To do –
Count the lines below that contain the word "para" and give only that number.

[Data extracted from a collection]
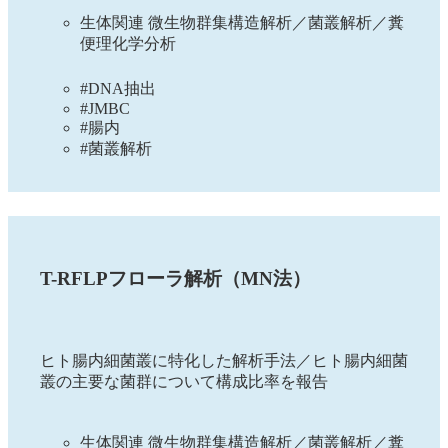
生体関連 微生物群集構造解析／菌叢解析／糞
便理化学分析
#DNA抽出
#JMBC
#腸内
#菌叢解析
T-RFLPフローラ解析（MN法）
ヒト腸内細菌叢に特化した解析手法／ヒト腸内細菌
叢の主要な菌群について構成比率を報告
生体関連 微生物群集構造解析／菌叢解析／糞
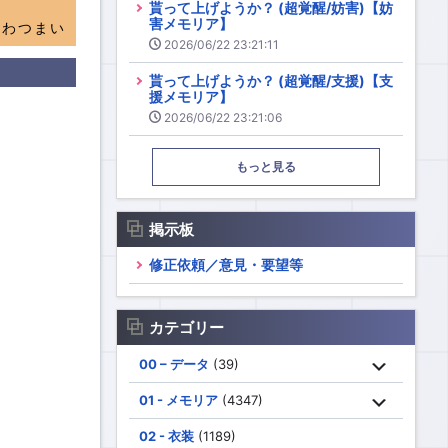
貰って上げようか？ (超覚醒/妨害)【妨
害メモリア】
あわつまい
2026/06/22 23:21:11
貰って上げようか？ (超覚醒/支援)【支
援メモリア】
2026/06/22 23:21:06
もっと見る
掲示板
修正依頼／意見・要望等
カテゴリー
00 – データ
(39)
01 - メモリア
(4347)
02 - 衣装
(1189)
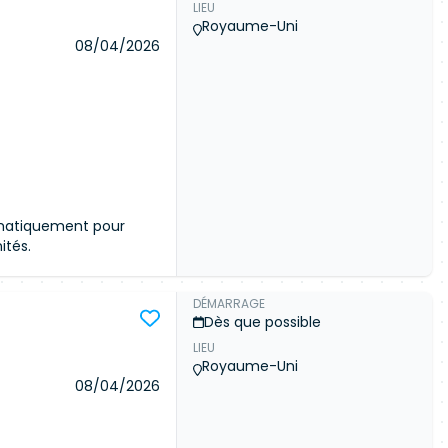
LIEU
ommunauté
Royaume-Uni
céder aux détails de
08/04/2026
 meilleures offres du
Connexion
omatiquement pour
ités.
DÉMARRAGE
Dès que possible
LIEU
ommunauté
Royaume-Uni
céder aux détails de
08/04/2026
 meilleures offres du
--
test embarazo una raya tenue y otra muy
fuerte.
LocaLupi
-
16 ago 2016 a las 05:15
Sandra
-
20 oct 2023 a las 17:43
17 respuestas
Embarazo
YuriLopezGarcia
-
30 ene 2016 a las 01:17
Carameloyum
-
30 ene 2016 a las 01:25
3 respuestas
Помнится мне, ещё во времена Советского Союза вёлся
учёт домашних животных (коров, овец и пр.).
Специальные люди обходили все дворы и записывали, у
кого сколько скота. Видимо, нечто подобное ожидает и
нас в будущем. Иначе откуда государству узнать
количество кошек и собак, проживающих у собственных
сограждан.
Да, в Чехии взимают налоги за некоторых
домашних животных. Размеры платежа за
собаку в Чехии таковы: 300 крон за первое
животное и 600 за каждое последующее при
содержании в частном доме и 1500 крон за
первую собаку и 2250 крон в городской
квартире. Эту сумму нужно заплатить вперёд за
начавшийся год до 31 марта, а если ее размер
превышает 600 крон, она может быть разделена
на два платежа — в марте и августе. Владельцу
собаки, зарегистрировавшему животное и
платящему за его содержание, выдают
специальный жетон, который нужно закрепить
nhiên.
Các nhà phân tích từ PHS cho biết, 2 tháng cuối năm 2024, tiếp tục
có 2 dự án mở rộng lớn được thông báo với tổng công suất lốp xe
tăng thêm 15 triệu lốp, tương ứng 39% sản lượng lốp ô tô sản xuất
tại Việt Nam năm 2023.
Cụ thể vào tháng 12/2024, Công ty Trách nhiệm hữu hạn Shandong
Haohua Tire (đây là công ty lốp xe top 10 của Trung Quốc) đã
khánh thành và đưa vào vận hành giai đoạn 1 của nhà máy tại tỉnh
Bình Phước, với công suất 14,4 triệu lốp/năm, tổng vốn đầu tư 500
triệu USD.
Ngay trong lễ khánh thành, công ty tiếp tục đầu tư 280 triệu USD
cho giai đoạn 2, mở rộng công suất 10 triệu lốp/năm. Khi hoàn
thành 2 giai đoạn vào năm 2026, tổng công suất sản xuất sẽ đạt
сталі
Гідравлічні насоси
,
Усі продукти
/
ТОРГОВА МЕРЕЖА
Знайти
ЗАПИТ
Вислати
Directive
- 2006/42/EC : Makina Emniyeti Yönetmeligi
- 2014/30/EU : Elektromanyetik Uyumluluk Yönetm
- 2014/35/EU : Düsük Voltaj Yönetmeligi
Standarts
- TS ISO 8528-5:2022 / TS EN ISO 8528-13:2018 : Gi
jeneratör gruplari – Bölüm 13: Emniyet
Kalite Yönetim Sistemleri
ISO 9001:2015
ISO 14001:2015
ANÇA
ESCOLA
...
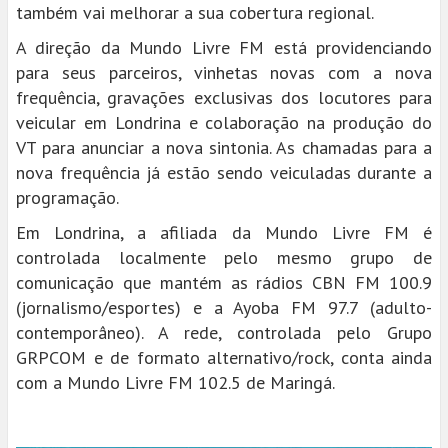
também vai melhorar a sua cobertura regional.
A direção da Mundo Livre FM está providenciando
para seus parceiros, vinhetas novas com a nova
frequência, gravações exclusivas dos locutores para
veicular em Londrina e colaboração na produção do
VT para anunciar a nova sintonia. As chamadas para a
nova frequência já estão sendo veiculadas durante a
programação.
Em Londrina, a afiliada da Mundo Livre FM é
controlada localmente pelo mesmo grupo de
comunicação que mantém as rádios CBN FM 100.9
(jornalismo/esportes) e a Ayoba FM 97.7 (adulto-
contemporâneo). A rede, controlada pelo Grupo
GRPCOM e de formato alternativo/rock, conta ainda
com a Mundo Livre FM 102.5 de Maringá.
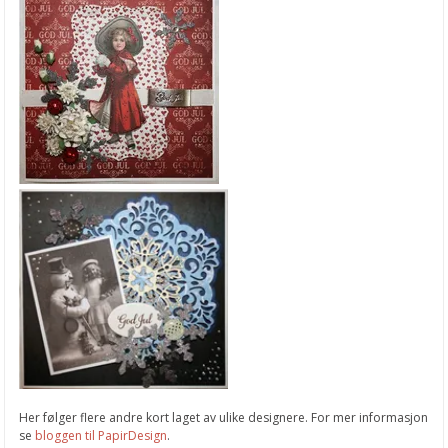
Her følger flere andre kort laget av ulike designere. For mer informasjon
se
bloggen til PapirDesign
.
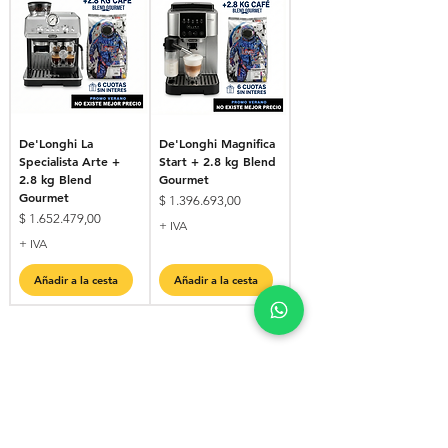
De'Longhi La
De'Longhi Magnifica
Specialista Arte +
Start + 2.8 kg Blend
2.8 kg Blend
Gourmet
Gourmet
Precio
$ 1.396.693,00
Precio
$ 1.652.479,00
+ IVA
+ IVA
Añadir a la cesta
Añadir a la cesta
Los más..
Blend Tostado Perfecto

Expected answer –
3